I have made some more progress on this – there is definitely a difference in the reflectance values between SNAP and SatPy, but I have figured out the masking differences. Using the following set of flags I get more comparable results compared to the DEFAULT_MASK_ITEMS specified in olci_nc.py reader (Added TURBID_ATM, and removed OCNN_FAIL):

flags =["INVALID", "SNOW_ICE", "INLAND_WATER", "SUSPECT",
                      "AC_FAIL", "CLOUD", "HISOLZEN", 
                      "CLOUD_MARGIN", "CLOUD_AMBIGUOUS", "LOWRW", "LAND","TURBID_ATM"]
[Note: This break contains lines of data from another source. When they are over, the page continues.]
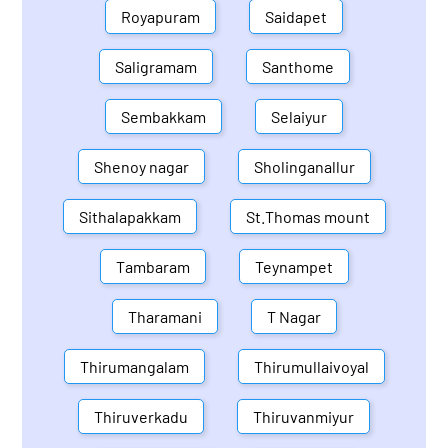
Royapuram
Saidapet
Saligramam
Santhome
Sembakkam
Selaiyur
Shenoy nagar
Sholinganallur
Sithalapakkam
St.Thomas mount
Tambaram
Teynampet
Tharamani
T Nagar
Thirumangalam
Thirumullaivoyal
Thiruverkadu
Thiruvanmiyur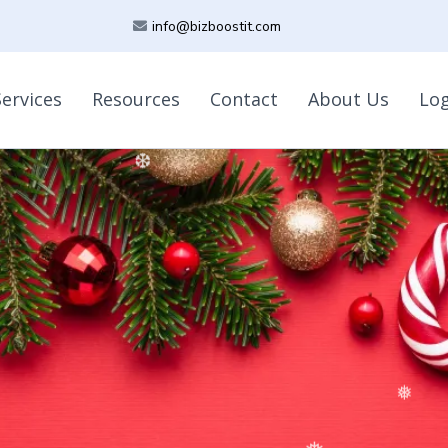
info@bizboostit.com
Services
Resources
Contact
About Us
Lo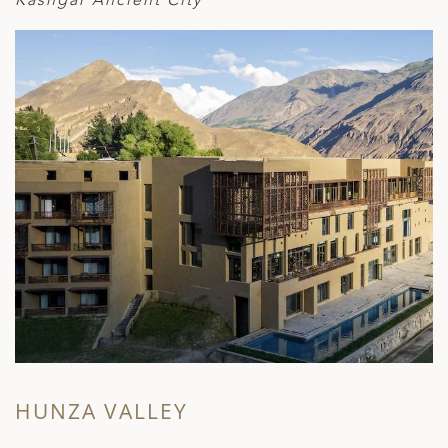
HUNZA VALLEY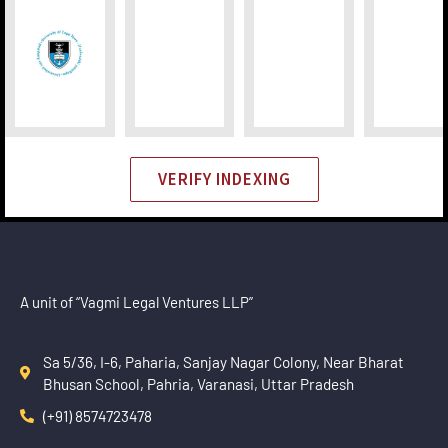
VERIFY INDEXING
A unit of “Vagmi Legal Ventures LLP”
Sa 5/36, I-6, Paharia, Sanjay Nagar Colony, Near Bharat
Bhusan School, Pahria, Varanasi, Uttar Pradesh
(+91) 8574723478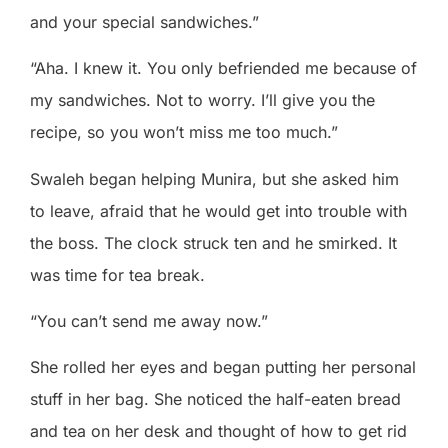
and your special sandwiches.”
“Aha. I knew it. You only befriended me because of
my sandwiches. Not to worry. I’ll give you the
recipe, so you won’t miss me too much.”
Swaleh began helping Munira, but she asked him
to leave, afraid that he would get into trouble with
the boss. The clock struck ten and he smirked. It
was time for tea break.
“You can’t send me away now.”
She rolled her eyes and began putting her personal
stuff in her bag. She noticed the half-eaten bread
and tea on her desk and thought of how to get rid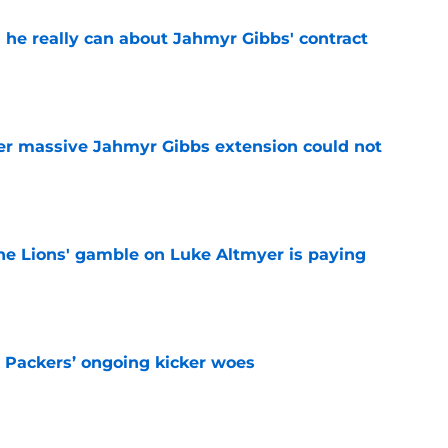
 he really can about Jahmyr Gibbs' contract
e
er massive Jahmyr Gibbs extension could not
e
the Lions' gamble on Luke Altmyer is paying
e
y Packers’ ongoing kicker woes
e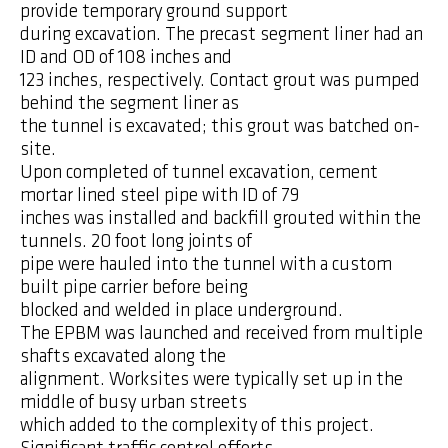
provide temporary ground support
during excavation. The precast segment liner had an
ID and OD of 108 inches and
123 inches, respectively. Contact grout was pumped
behind the segment liner as
the tunnel is excavated; this grout was batched on-
site.
Upon completed of tunnel excavation, cement
mortar lined steel pipe with ID of 79
inches was installed and backfill grouted within the
tunnels. 20 foot long joints of
pipe were hauled into the tunnel with a custom
built pipe carrier before being
blocked and welded in place underground.
The EPBM was launched and received from multiple
shafts excavated along the
alignment. Worksites were typically set up in the
middle of busy urban streets
which added to the complexity of this project.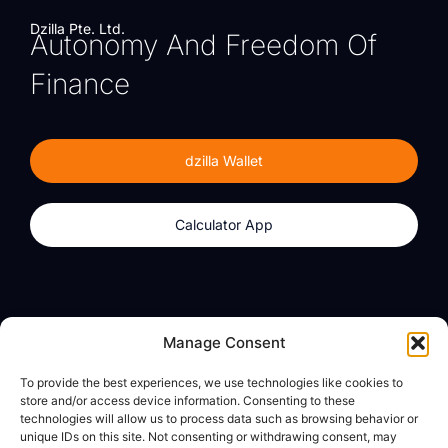
Dzilla Pte. Ltd.
Autonomy And Freedom Of
Finance
dzilla Wallet
Calculator App
Products
About
Manage Consent
dzilla Wallet
What We Believe
To provide the best experiences, we use technologies like cookies to
Calculator App
dzilla Media
store and/or access device information. Consenting to these
technologies will allow us to process data such as browsing behavior or
unique IDs on this site. Not consenting or withdrawing consent, may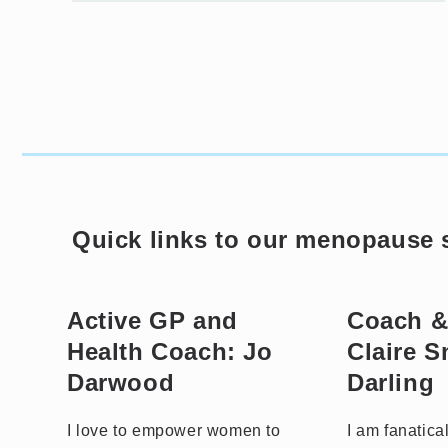
Quick links to our menopause s
Active GP and
Coach &
Health Coach: Jo
Claire 
Darwood
Darling
I love to empower women to
I am fanatica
To do this I needed to make some modifications to the reader, as the TURBID_ATM flag is not in the default flag_list of the BitFlags class. I instead loaded the flag list directly from the image metadata. I'll clean up my code an submit a PR for this so that at least all flags can be used with reader_kwargs. Apart from that I don't think we need to change the default operation.

image SNAP Image image

SatPy image (there are some minor differences in some areas, but I cannot find the cause of those) image

However, even though the distribution of the data looks better now with the improved masking, there is still around a 11% error in the reflectance values between SNAP and SatPy image

mraspaud commented 1 year ago

Thanks a lot for sorting out the flag issues! Regarding the reflectance difference, snap must be doing something to the data. I the satpy reader, we are not touching level 2 reflectances values at all. Do you know if the documentation of the format mentions something to be done on the reflectances before consumption?